▸ TASK 1
Print the part of the passage on self-healing polymers that opens with the words containing "image file: d4sc02089h-f12.tif" and closes with "from ref. 15.".
▸ TASK 2
Answer these questions using the passage on self-healing polymers:
(a) What tensile strength did the PI–PUU copolymer reach?
(b) What elastic modulus did the rigid glassy PAA–PAH copolymer have?
(c) What did Yan's group learn from in designing the impact-protective supramolecular polymer material?
▸ TASK 3
Pick up the passage on self-healing polymers where it stops, and write its next part.

▸ SOURCE EXTRACT
For instance, Sun and co-workers designed a high-strength reversible elastomer containing polyimide (PI) as an ideal rigid segment and poly(urea-urethane) (PUU) as a H-bonded soft segment.114 The resultant PI–PUU copolymer exhibited a record-high tensile strength of ≈142 MPa and an extremely high toughness of ≈527 MJ m−3, as well as excellent scratch and puncture resistance, which enhanced the practical durability of the elastomers. Meanwhile, accelerated by the mobility and diffusion of polymer chains, the H-bonds on the fractured surface were broken and reformed in solvent and under heat, thereby endowing the PI–PUU elastomers with efficient self-repairability and recyclability to restore the mechanical properties, prolong service life and reduce materials consumption.

Nevertheless, external interventions are usually required to promote intrinsic healing behaviors, such as heat, light, solvents, external pressure, etc.116–119 Even so, intrinsic self-healing materials under ambient conditions are generally soft and deformable hydrogels or elastomers. It's a formidable challenge to fabricate high-strength polymeric materials that could heal damage intrinsically under ambient conditions, due to the significantly hindered diffusion of polymer chains and incompact contact between fractured interfaces. To address the above challenges, Sun and co-workers designed an intermediary healing agent with the same composition as the target material to repair rigid poly(acrylic acid)–poly(allylamine hydrochloride) (PAA–PAH) copolymers under ambient conditions based on reversible supramolecular interactions.115 Commercially available PAA and PAH were tunably complexed to produce two distinct states, i.e., the rigid glassy PAA–PAH copolymer with a tensile stress of ∼67 MPa and an elastic modulus of ∼2 GPa, strengthened by phase-separated nanostructures, and viscoelastic PAA–PAH copolymer as a healing agent via electrostatic and H-bonding. Therefore, this rigid semi-crystalline copolymer could be fully repaired via inner noncovalent complexation under ambient conditions without external assistance (Fig. 12a).


image file: d4sc02089h-f12.tif
Fig. 12 (a) Rigid self-healing PAA–PAH copolymers repaired using the intermediary healing agent with the same composition under ambient conditions. Copyright 2023, Chinese Chemical Society. Reproduced with permission from ref. 115. (b) The phase-separated nanostructures of the PI–PUU copolymer. Copyright 2021, American Chemical Society. Reproduced with permission from ref. 15.

In addition to self-healing and recyclability as well-known dynamic properties, more adaptive behaviors such as softness-stiffness switchability are available via the dynamic aggregation of the nanoscale crystalline segments. Learning from sea cucumber dermis, Yan's group designed an impact-protective supramolecular polymer material (SPM) containing a poly(ethylene glycol/propylene glycol) triblock copolymer as a flexible soft matrix and UPy dimer as a supramolecular hard motif (Fig. 12b).15 The UPy dimer can not only promote the aggregation of rigid segments as cross-linked domains, but also provide enhanced energy-dissipation due to rapid kinetic reversibility. Therefore, the multiscale energy-dissipation pathways (i.e., breakage of the H-bonding, remodeling of hard domains, and realignment of soft strands) endowed the semi-crystalline SPM with unique impact-hardening and reversible stiffness switchability.

▸ RECORDS PROVIDED
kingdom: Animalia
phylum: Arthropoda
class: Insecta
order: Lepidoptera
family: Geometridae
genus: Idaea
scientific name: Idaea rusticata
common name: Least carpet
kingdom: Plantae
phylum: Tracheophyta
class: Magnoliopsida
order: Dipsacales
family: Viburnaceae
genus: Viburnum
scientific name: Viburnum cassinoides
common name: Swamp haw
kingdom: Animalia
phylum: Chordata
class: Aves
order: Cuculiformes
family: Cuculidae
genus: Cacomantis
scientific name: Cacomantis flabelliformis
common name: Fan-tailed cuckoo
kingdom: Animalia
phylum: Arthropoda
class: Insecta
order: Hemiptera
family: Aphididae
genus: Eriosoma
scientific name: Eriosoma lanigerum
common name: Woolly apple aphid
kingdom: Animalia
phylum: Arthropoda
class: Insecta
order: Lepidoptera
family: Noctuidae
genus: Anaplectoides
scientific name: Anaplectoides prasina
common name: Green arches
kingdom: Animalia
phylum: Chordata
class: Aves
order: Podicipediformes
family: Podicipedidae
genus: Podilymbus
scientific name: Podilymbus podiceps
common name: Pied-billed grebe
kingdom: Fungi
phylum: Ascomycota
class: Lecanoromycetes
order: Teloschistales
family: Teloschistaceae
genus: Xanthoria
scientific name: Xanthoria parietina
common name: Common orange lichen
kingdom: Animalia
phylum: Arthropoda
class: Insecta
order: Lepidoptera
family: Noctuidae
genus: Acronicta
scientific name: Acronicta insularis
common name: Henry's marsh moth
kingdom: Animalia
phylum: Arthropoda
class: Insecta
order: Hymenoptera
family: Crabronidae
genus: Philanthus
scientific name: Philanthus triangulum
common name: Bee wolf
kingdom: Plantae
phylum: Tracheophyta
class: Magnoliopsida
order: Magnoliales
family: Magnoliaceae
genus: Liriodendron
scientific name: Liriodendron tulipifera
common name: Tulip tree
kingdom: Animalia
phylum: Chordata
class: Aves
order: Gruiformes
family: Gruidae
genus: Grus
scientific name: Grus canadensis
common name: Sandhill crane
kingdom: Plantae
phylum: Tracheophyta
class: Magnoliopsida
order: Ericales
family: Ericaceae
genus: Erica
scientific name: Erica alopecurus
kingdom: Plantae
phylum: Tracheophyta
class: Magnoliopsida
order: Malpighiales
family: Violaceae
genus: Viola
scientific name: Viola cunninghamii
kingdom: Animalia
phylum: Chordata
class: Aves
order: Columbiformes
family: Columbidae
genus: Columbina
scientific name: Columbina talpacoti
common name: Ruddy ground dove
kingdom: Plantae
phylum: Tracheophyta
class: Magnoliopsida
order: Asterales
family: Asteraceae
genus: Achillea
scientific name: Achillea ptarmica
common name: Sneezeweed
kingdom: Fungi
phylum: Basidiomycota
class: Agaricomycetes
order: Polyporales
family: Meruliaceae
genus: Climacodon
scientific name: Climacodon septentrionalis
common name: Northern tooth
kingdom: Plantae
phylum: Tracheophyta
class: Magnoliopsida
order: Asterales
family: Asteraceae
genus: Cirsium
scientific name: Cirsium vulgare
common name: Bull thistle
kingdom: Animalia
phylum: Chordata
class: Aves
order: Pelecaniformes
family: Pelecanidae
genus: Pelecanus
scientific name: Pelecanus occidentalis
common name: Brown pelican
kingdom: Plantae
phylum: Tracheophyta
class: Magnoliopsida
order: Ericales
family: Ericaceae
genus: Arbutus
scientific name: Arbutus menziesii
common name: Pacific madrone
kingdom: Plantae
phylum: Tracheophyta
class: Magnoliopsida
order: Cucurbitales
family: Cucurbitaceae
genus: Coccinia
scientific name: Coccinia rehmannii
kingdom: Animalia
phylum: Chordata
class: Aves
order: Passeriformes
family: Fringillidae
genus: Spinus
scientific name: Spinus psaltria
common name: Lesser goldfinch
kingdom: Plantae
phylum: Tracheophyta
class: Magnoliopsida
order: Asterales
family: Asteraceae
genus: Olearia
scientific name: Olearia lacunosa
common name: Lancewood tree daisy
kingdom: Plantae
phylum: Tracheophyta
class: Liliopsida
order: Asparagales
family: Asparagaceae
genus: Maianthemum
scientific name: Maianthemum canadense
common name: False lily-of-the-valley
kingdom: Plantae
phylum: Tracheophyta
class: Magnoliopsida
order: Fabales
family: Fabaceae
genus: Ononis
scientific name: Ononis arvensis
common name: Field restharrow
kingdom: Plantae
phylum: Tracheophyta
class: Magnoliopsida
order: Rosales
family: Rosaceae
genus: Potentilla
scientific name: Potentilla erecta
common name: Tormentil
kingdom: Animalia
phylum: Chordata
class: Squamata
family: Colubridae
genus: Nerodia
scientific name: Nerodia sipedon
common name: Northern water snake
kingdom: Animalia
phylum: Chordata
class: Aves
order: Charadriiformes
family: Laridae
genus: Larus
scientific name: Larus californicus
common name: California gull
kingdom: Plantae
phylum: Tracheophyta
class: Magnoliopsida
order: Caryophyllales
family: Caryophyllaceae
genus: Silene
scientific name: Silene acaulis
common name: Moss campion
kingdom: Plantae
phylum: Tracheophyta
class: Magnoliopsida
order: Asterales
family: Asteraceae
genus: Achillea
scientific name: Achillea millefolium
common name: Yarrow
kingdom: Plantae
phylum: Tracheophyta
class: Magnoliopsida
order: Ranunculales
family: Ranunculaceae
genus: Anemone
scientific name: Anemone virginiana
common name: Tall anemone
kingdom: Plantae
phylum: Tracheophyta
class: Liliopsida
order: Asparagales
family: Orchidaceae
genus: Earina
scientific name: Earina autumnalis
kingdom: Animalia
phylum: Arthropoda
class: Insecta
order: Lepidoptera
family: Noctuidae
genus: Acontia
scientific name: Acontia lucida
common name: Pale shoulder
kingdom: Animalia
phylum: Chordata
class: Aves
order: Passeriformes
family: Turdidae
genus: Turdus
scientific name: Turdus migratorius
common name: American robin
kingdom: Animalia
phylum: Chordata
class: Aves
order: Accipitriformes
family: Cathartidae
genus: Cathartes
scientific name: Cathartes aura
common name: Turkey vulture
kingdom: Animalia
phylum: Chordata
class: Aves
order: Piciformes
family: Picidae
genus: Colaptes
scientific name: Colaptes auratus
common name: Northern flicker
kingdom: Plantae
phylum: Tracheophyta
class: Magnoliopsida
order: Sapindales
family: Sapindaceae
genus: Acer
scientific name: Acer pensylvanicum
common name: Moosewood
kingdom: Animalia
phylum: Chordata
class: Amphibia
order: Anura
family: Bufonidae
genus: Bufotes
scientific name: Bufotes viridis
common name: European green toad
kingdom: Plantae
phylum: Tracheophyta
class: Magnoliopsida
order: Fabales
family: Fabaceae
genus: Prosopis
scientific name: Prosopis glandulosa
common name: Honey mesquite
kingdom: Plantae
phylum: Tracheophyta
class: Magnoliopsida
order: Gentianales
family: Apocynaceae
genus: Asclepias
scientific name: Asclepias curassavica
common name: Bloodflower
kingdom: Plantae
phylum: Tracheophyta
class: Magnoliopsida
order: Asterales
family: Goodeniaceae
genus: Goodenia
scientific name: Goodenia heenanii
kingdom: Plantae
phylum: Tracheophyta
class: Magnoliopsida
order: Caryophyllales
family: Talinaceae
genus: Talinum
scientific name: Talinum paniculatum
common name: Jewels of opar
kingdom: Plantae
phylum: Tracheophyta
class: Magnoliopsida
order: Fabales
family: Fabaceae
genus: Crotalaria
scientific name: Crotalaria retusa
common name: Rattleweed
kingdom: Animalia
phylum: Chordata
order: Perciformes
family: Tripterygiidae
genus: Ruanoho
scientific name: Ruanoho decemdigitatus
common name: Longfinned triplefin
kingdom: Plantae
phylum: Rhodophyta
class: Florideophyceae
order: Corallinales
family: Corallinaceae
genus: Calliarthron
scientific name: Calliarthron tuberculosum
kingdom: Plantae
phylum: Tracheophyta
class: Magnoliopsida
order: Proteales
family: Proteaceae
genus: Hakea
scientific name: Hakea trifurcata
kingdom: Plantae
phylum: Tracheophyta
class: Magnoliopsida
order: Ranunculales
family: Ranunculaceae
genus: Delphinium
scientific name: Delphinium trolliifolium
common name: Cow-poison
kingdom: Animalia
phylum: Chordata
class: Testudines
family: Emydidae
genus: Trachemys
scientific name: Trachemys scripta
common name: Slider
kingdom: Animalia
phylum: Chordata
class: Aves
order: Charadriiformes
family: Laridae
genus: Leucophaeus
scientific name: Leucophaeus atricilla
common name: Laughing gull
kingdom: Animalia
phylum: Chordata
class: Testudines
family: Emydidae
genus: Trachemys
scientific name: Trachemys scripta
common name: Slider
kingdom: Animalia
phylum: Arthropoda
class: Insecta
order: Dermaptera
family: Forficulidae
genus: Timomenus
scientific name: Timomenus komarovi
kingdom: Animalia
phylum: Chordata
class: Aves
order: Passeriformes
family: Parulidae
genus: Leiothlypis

▸ EXPECTED OUTPUT 1
image file: d4sc02089h-f12.tif
Fig. 12 (a) Rigid self-healing PAA–PAH copolymers repaired using the intermediary healing agent with the same composition under ambient conditions. Copyright 2023, Chinese Chemical Society. Reproduced with permission from ref. 115. (b) The phase-separated nanostructures of the PI–PUU copolymer. Copyright 2021, American Chemical Society. Reproduced with permission from ref. 15.

▸ EXPECTED OUTPUT 2
(a) About 142 MPa
(b) About 2 GPa
(c) Sea cucumber dermis

▸ EXPECTED OUTPUT 3
4.3. Shape memory

As a class of representative dynamic smart materials, SMPs can transform between temporary and permanent shapes under a specific stimulus, which is jointly determined using the block structures, reversible mobility changes, conformational entropy, and programming.120 SMPs normally contain two components: (i) permanent network crosslinks consisting of chemical crosslinks, physical crosslinks or crystals to maintain material stability; (ii) reversible segments that regulate molecular mobility to fix/release temporary shapes via crystallization/melting or vitrification transitions. Two-way SMPs (2W-SMPs) exhibit reversible and programmable shape-shifting behaviors superior to 1W-SMPs, thus promoting advanced applications such as actuators, artificial muscles, drug delivery, etc.121 SCN is one of the main molecular strategies towards the preparation of 2W-SMPs, which was first proposed by Mather in 2008,122 and has aroused increasing interest due to its universal structural design and simple tailoring process compared to liquid crystalline polymers (LCPs).123–126 The SMP networks consist of netpoints, crystalline crosslinking domains, and amorphous switching domains. Similar to LCPs, crystallization-induced elongation (CIE) and melting-induced contraction (MIC) under constant stress or stress-free conditions contribute to the two-way shape memory behaviors of SCN, and another requirement is that the stresses formed by structure change must be equivalent to those caused by entropy elastic recovery.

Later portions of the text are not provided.